En gestion de crise, ce n’est pas toujours l’erreur qui coûte le plus cher. C’est la façon qu’on choisit, ou pas, d’en parler. Se taire revient parfois à hurler plus fort que tous les faits.
Le réflexe du déni
Il y a des phrases subliminales qui sonnent comme un gong : « Circulez, y’a rien à voir » en fait partie. Elle signe souvent l’entrée officielle dans une crise bien plus large que le fait initial. Et pourtant, c’est encore trop souvent le premier réflexe de très nombreux dirigeants qui décident de se barricader derrière un silence prétendument stratégique, dans l’espoir que l’orage passe.
Mais les tempêtes de crises ne s’apaisent jamais. Elles circulent, rebondissent et s’alimentent sous le poids des rumeurs. À l’heure où chaque citoyen est aussi un relais d’opinion, le silence d’un dirigeant peut faire bien plus de bruit qu’une prise de parole maladroite. Pire encore, une telle posture donne corps à toutes les hypothèses, même les plus infondées.
Une parole trop rare ou mal calibrée
Il ne suffit pas de prendre la parole. Encore faut-il savoir quand, comment et à qui. Trop souvent, les premières communications tombent totalement à côté de l’objectif. Elles sont ou bien trop tardives, ou trop techniques, et très souvent trop sèches pour apaiser. Et en l’espèce, la tentation du communiqué laconique, expédié pour cocher la case « transparence », finit par aggraver le doute.

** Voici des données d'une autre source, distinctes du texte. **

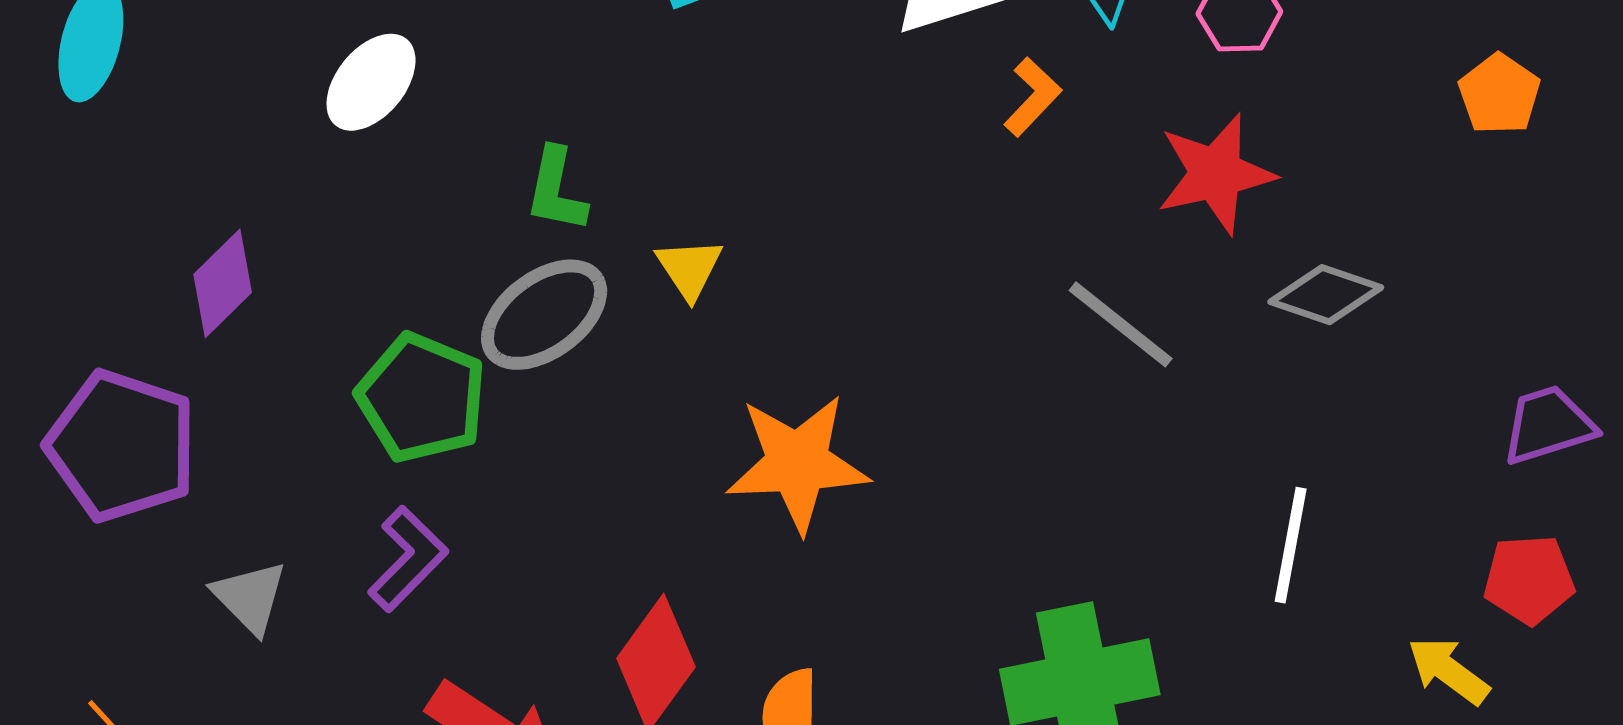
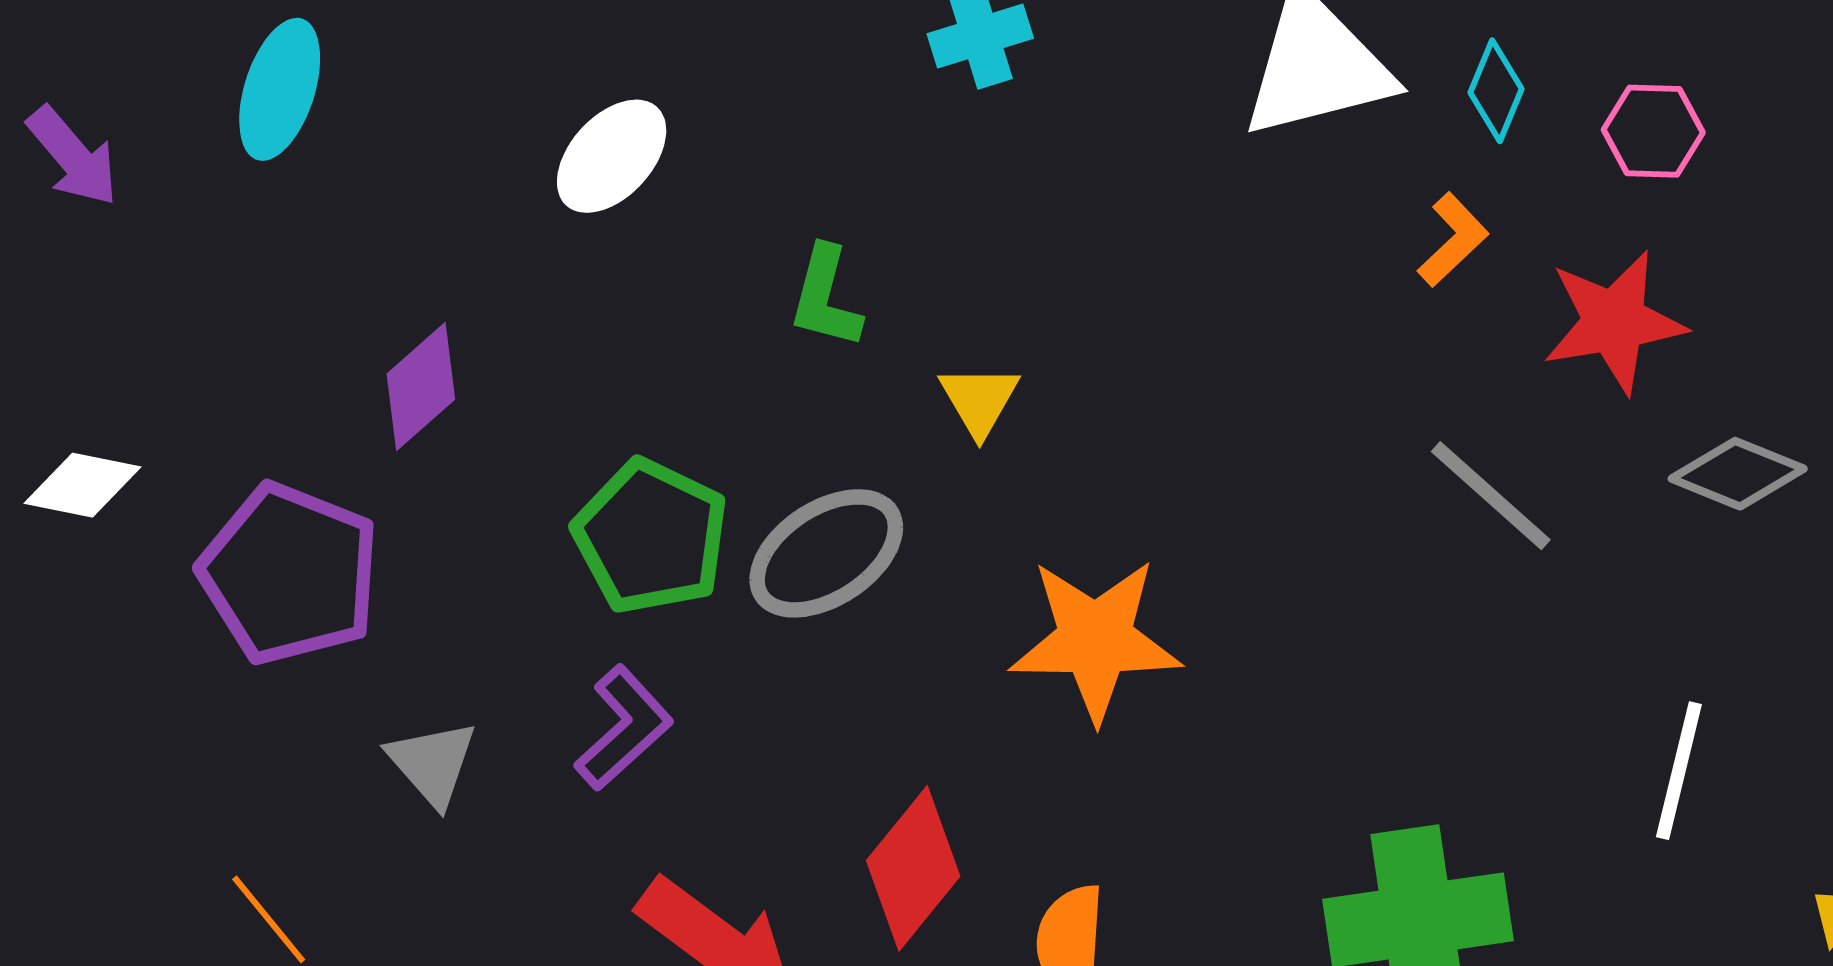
orange L-shape: (1032, 97) -> (1453, 240), moved
gray ellipse: (544, 315) -> (826, 553), moved

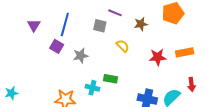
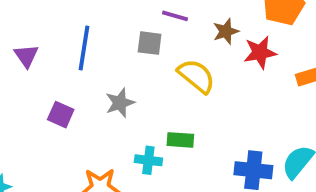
purple square: (57, 46) -> (61, 115), moved
yellow semicircle: (123, 46) -> (196, 76), size x1.5
red star: (158, 57) -> (260, 52), moved

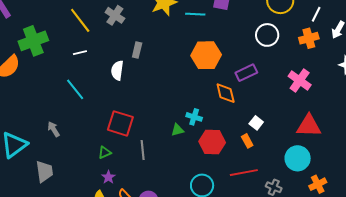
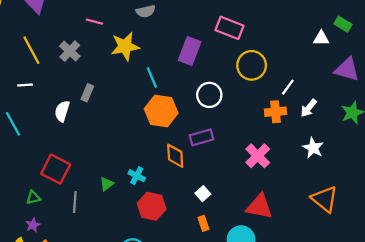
cyan line: (195, 14) -> (152, 78), moved, turned 54
white circle: (267, 35) -> (209, 95), moved
green triangle: (177, 130) -> (107, 184), moved, turned -32
orange rectangle: (247, 141) -> (203, 223), moved

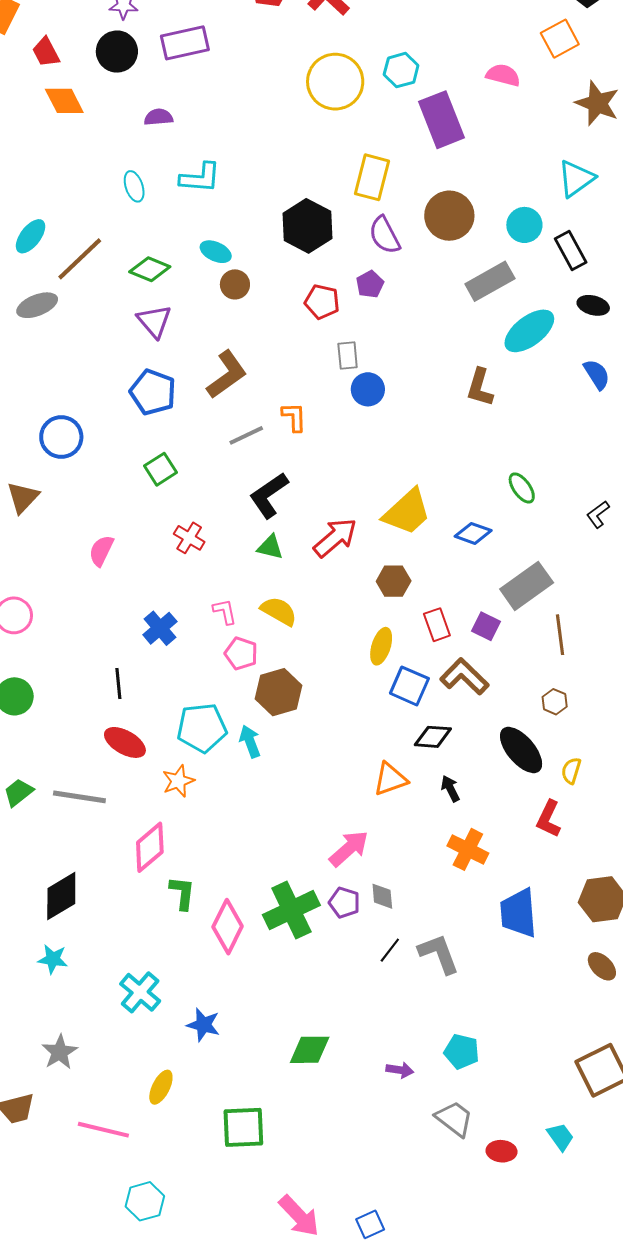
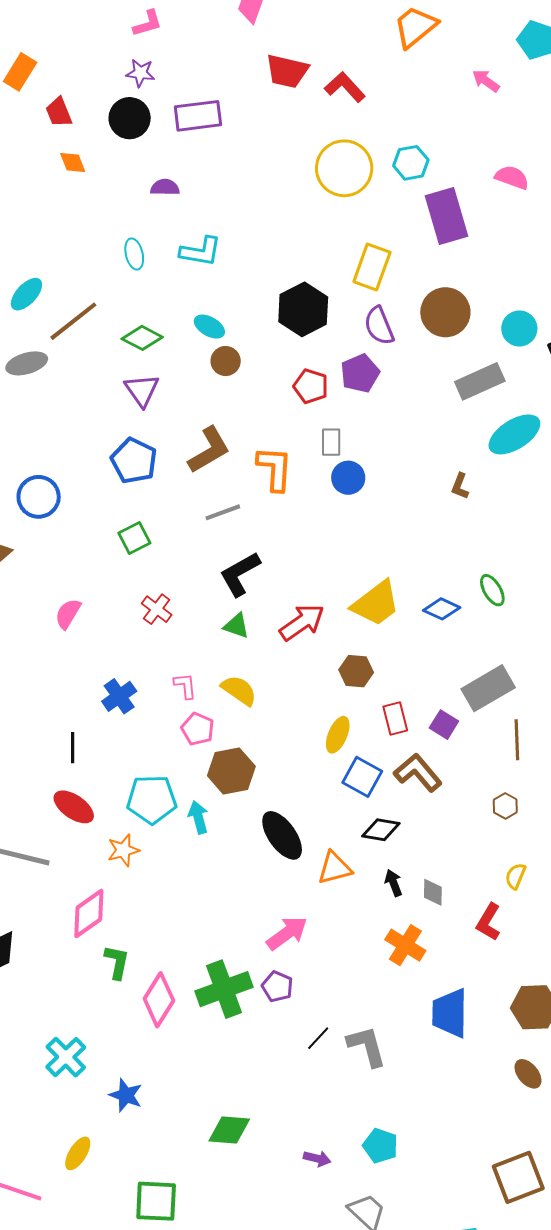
orange diamond: (64, 101) -> (73, 163), size x0.7
purple pentagon: (370, 284) -> (360, 373), size x1.4
brown L-shape: (480, 387) -> (460, 486), size x0.7
orange L-shape: (294, 417) -> (275, 469), moved, size x1.5
blue diamond: (473, 533) -> (442, 609), moved
black ellipse: (521, 750) -> (282, 835), moved
gray diamond: (382, 896) -> (433, 892), moved

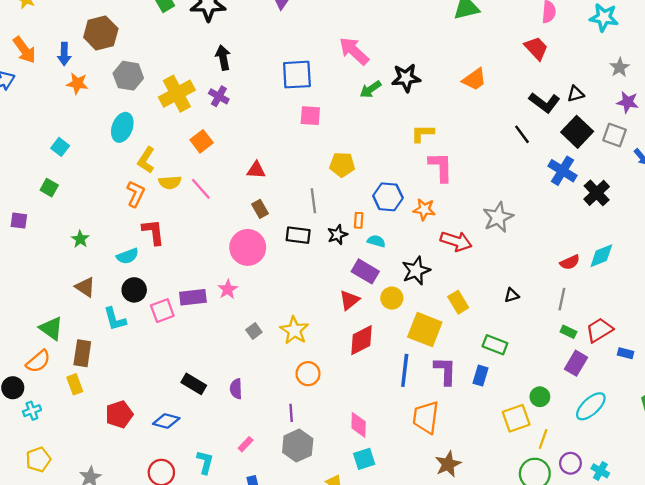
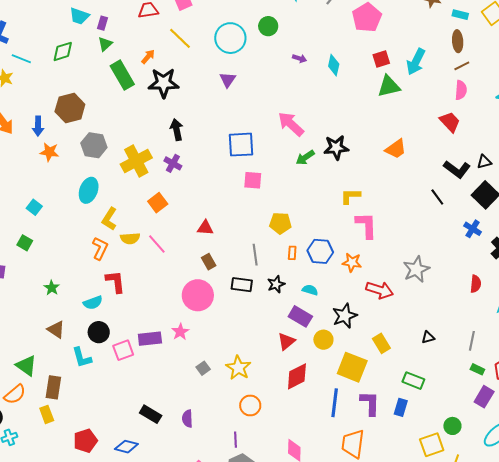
blue cross: (563, 171) -> (473, 229), size x0.7
orange rectangle: (359, 220) -> (292, 253), moved
red semicircle: (570, 262) -> (476, 284), moved, turned -60

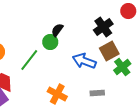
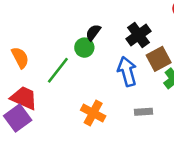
black cross: (103, 27) -> (138, 35), moved
blue arrow: (84, 61) -> (127, 71), turned 55

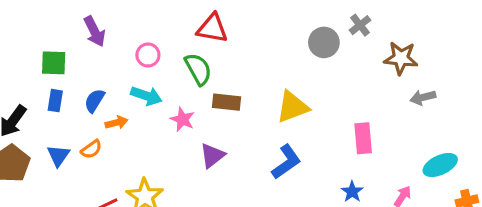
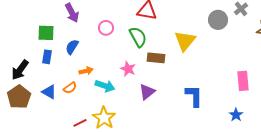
cyan arrow: (146, 96) -> (105, 86), moved
blue semicircle: (95, 101) -> (72, 47), moved
yellow triangle: (292, 107) -> (185, 41), moved, turned -30
blue triangle: (58, 156) -> (49, 92), turned -35
blue L-shape: (286, 162) -> (194, 96), turned -55

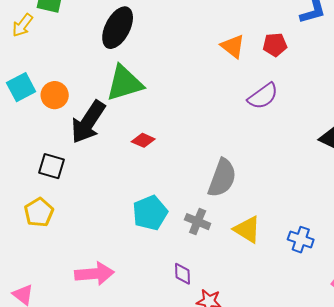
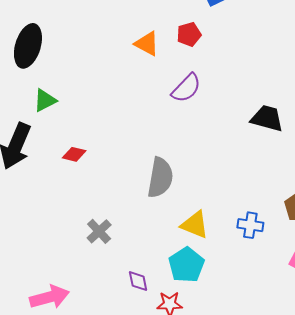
green triangle: (124, 83) -> (45, 100), size x0.6
cyan pentagon: (150, 213) -> (186, 265), moved
gray cross: (198, 222) -> (99, 231), moved, turned 35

Dans l’intervalle, les commentateurs de tout horizon prennent le relais. Journalistes, internautes, experts, salariés, chacun y va de sa propre interprétation. C’est alors que le vide est comblé, mais rarement dans le sens espéré. Et le coût de cette déconnexion des premiers instants est alors lourd en réputation, en mobilisation et en confiance.
Le piège juridique et ses angles morts
Souvent, les juristes sont sur le pont dès les premières secousses. Leur logique est celle du risque maîtrisé, du mot pesé et des autres éléments de discours. Une telle approche est bien entendu indispensable, mais elle est aussi insuffisante.
À vouloir trop verrouiller une situation, on perd l’essentiel, à savoir la sincérité perçue. Le public, les salariés, les partenaires ne demandent pas des clauses de non-responsabilité. Ils attendent de la clarté, du courage, parfois même un peu de vulnérabilité assumée. Une parole qui soit humaine, et non un exercice de style.
L’humain d’abord, l’institution ensuite
Vouloir protéger l’image d’une organisation est légitime. Mais quand cela se fait au détriment des personnes, la machine finit toujours par s’enrayer. Les victimes sont oubliées, les fautifs désignés sans nuance et les témoins disparaissent de la circulation. Le récit est alors désincarné.
Une crise touche toujours, d’une manière ou d’une autre, des personnes. Et elle blesse et expose. Une institution ne peut envisager de sortir « indemne » d’une crise que si elle reconnaît cette réalité. À défaut, elle devient un symbole d’indifférence, et donc, un bouc émissaire idéal.
Ce que l’émotion révèle
Les faits sont têtus. Mais en situation de crise, ce sont les émotions qui dominent et ces émotions sont puissantes. Ils se nomment peur, colère ou méfiance. Si elles ne sont pas nommées, accueillies, accompagnées, elles mutent et deviennent alors incontrôlables.
Dans ce type de contexte, ce n’est plus une crise ponctuelle, mais une onde de choc sociale, parfois politique et très souvent judiciaire. Le passage de l’un à l’autre est souvent invisible. Il se joue dans les mots, les silences et les regards, autrement dit, dans la communication.
La leçon d’une parole absente
Derrière chaque crise mal gérée se cache souvent une même erreur qui consiste à penser que le silence protège, mais c’est exactement l’inverse qui se produit. Le mutisme, ou sa version édulcorée, ainsi que les messages creux fragilisent l’ensemble et finissent par isoler. Il entame ce qui compte le plus dans ces moments-là à savoir la confiance.
Parler ne suffit pas. Il faut parler juste et dans le tempo qui soit le plus juste possible. Alors oui, il s’agit d’un équilibre instable, mais c’est là que se joue l’essentiel de la « partie ».